[Scene edit records]

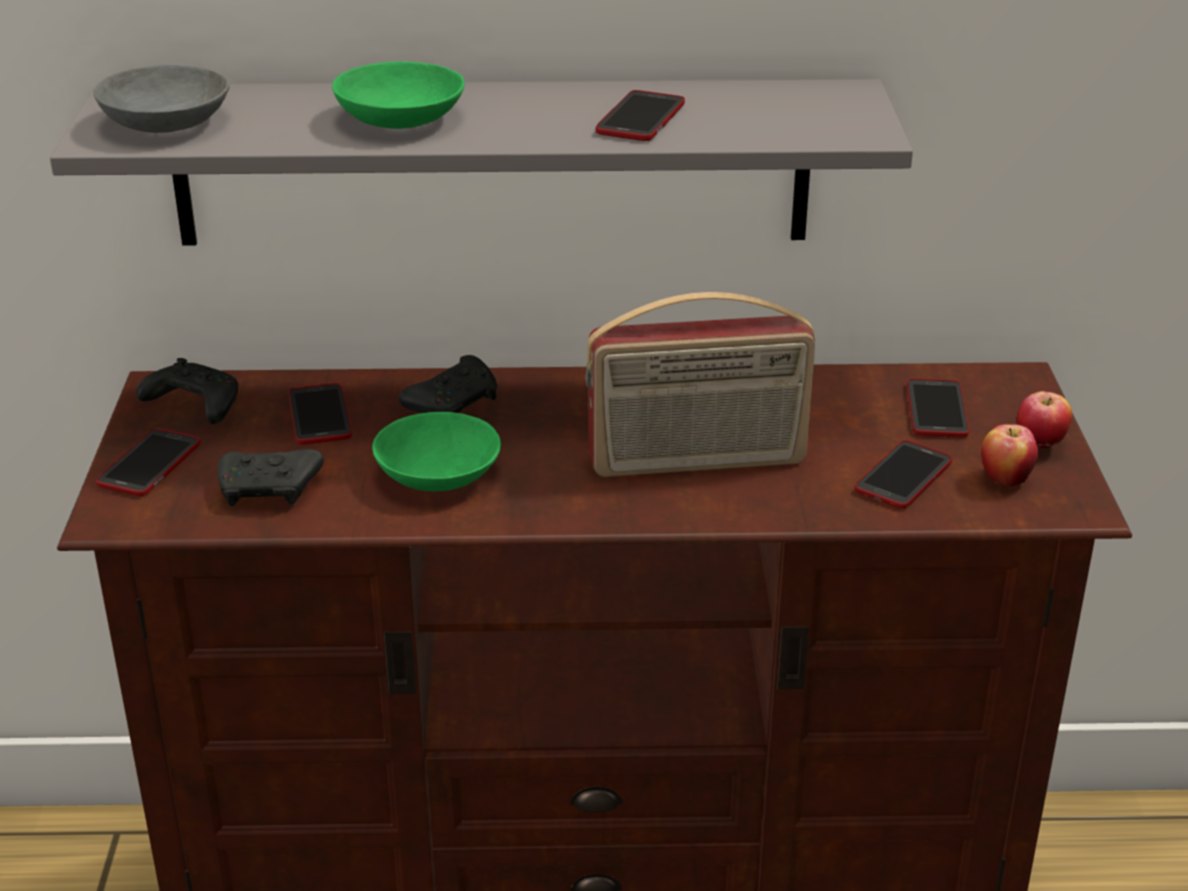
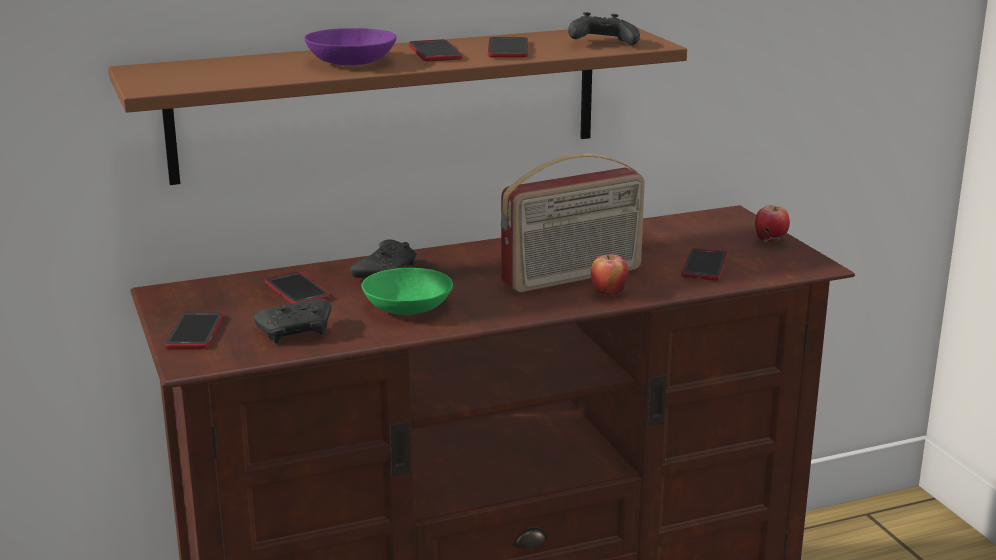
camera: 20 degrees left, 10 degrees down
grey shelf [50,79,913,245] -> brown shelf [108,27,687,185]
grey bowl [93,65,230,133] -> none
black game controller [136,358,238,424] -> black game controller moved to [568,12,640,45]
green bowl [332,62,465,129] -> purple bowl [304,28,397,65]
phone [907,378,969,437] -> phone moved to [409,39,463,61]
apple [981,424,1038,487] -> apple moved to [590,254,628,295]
==
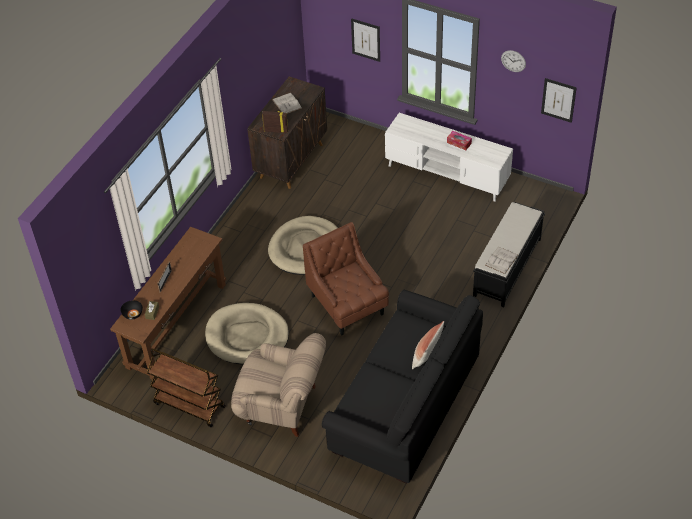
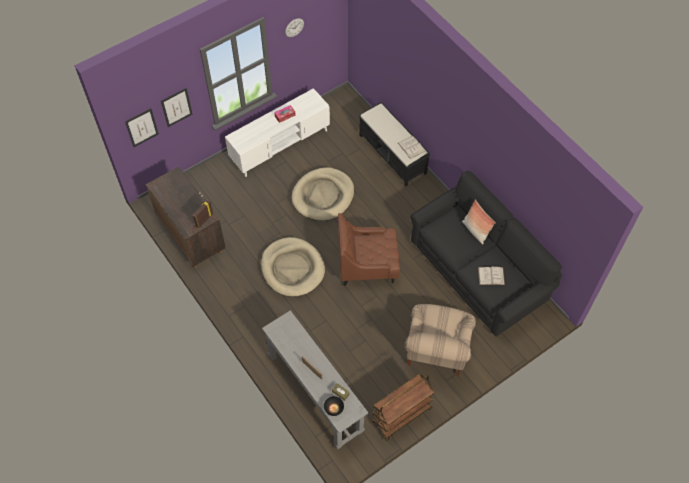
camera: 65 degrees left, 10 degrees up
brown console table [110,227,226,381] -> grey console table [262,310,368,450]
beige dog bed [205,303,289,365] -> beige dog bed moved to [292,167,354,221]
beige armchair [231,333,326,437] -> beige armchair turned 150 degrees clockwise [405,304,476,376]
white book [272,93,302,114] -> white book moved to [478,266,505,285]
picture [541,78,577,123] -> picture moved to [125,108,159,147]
==
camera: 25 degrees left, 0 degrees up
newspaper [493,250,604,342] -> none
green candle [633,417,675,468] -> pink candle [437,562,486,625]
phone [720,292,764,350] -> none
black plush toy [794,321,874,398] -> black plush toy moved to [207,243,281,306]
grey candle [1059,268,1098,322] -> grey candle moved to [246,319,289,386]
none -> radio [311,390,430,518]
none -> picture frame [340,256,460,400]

### Task goal
From the records above, give again exactly the lines running from the line with "beige dog bed [205,303,289,365]" to the line with "picture [541,78,577,123] ->", inclusive.

### Result of the task
beige dog bed [205,303,289,365] -> beige dog bed moved to [292,167,354,221]
beige armchair [231,333,326,437] -> beige armchair turned 150 degrees clockwise [405,304,476,376]
white book [272,93,302,114] -> white book moved to [478,266,505,285]
picture [541,78,577,123] -> picture moved to [125,108,159,147]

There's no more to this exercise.